2. People like to appoint themselves guardians of culture and dictate top-down what words should be part of a particular language. For example, there exists a body under the Government of Karnataka (if I’m not wrong) which dictates what “Kannada words” must be used for different new concepts. This is wrong, and a recipe for such words not being used.

Instead, “memetics” must be respected and evolution must be bottom up. People find the need to describe phenomena around themselves and if they don’t find a word in their language that describes it, they will either invent or borrow one such word. Some such new words become widely used, at which point of time they can be introduced into the language dictionary. Usage should precede presence in the dictionary, not the other way round.

3. “Slang” is a part of language, and a leading indicator of how the language is going to evolve. It should be encouraged and not denounced. For it exists because the language as it stands now cannot effectively enough describe certain concepts.

I’m currently reading this book called The Information by James Gleick, which has a chapter or two dedicated to languages and dictionaries. It was while reading it that I realised how languages are memes.

 

Switching languages

I used to marvel about how whenever I was in the company of other people from IIT Madras, I would instinctively switch to speaking “IITese“. Words such as “slisha”, “peace”, “rod”, and all others that I would not normally use in normal English when speaking to normal people would suddenly appear in my vocabulary while talking to others from IITM.

I used to consider myself special that I could discriminate thus, and make best use of the languages I know while not discriminating against people who didn’t understand one of the languages, such as IITese. I used to consider this great, but this bubble got broken when my nephew started talking.

This guy is half-Kannadiga, half-Marathi, with a Gult nanny and his parents speak to each other in Hindi. He is now three years old and for over a year now he’s been very comfortable speaking Kannada and Marathi, and to an extent Telugu, Hindi and English (which he’s learning in school) !  The most remarkable thing with him, though, (as with all other multilingual kids, I would imagine) is that he has mapped people to languages. For example, he knows that I speak Kannada and he speaks to me only in Kannada. And while talking to me if his father (who is Marathi) is present, he immediately switches to Marathi to talk to him.

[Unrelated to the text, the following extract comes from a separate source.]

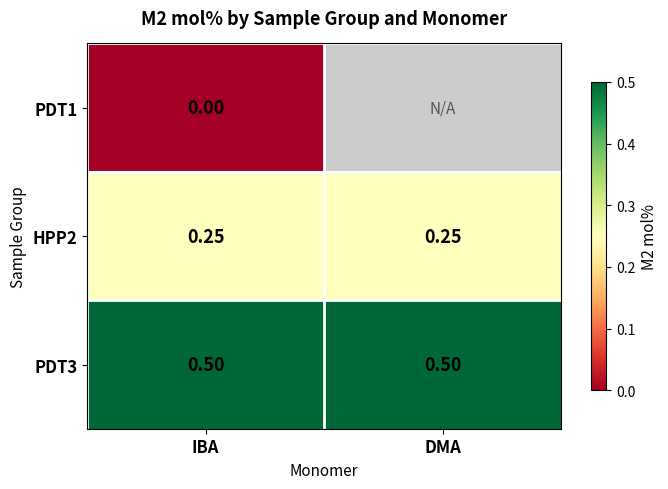

True or false: PDT3 has a value of 0.8 at DMA.

False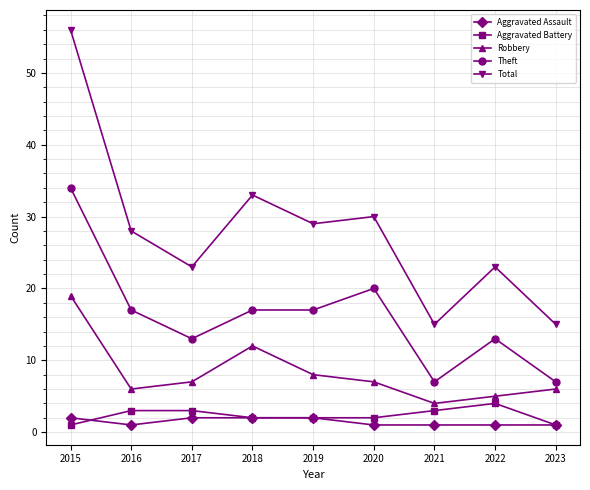

What are all the series names shown in the legend?

Aggravated Assault, Aggravated Battery, Robbery, Theft, Total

Across languages that are very different, he is able to switch easily and seamlessly and moreover know who speaks which language!

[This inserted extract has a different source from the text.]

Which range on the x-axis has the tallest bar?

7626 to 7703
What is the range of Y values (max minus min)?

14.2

There is a downside, though. Once when his mother, who is “supposed to speak to him in Kannada”, tried talking to him in Marathi, he got really angry and wild and asked her to speak in Kannada! Our initial thought was he was being finicky, but I now think it is to do with parsing. When his mother speaks, he has his “Kannada parser” switched on, and if she speaks Marathi, there is a parsing error and it causes great stress on his processor to switch languages. And being a small kid, that makes him cranky and wild!

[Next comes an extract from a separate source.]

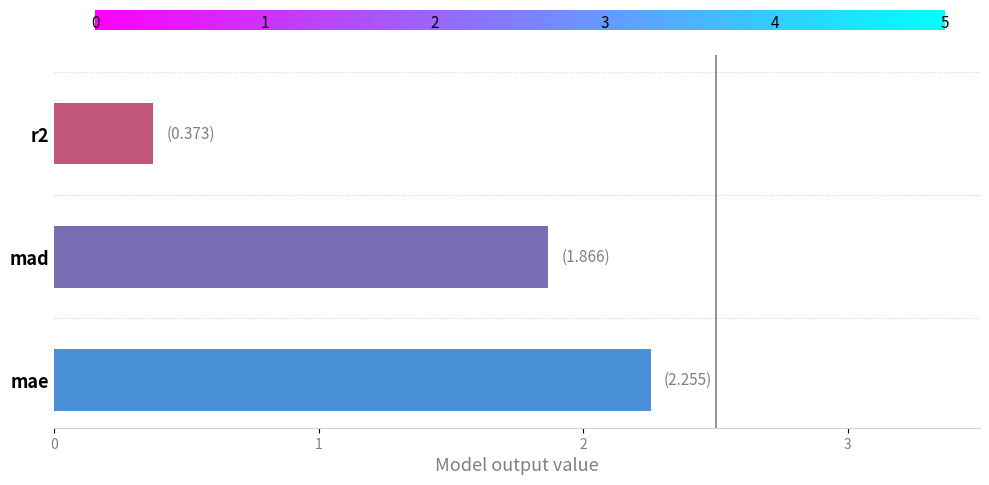

Rank the categories by value from highest to lowest.

mae, mad, r2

In other words, this can be considered as another case of Bayesian recognition! It seems like the human mind’s parsing of speech is influenced by the prior distribution of what language the speaker is speaking in. As the first few words come out, we firm up which parser to use, and then it is smooth sailing. For a kid, though, it seems like the prior distribution of parsers is “binary” (one 1, and the rest 0s), which is what makes the wrong speaker wrong language combo annoying for them!

Us human beings are smarter than we think!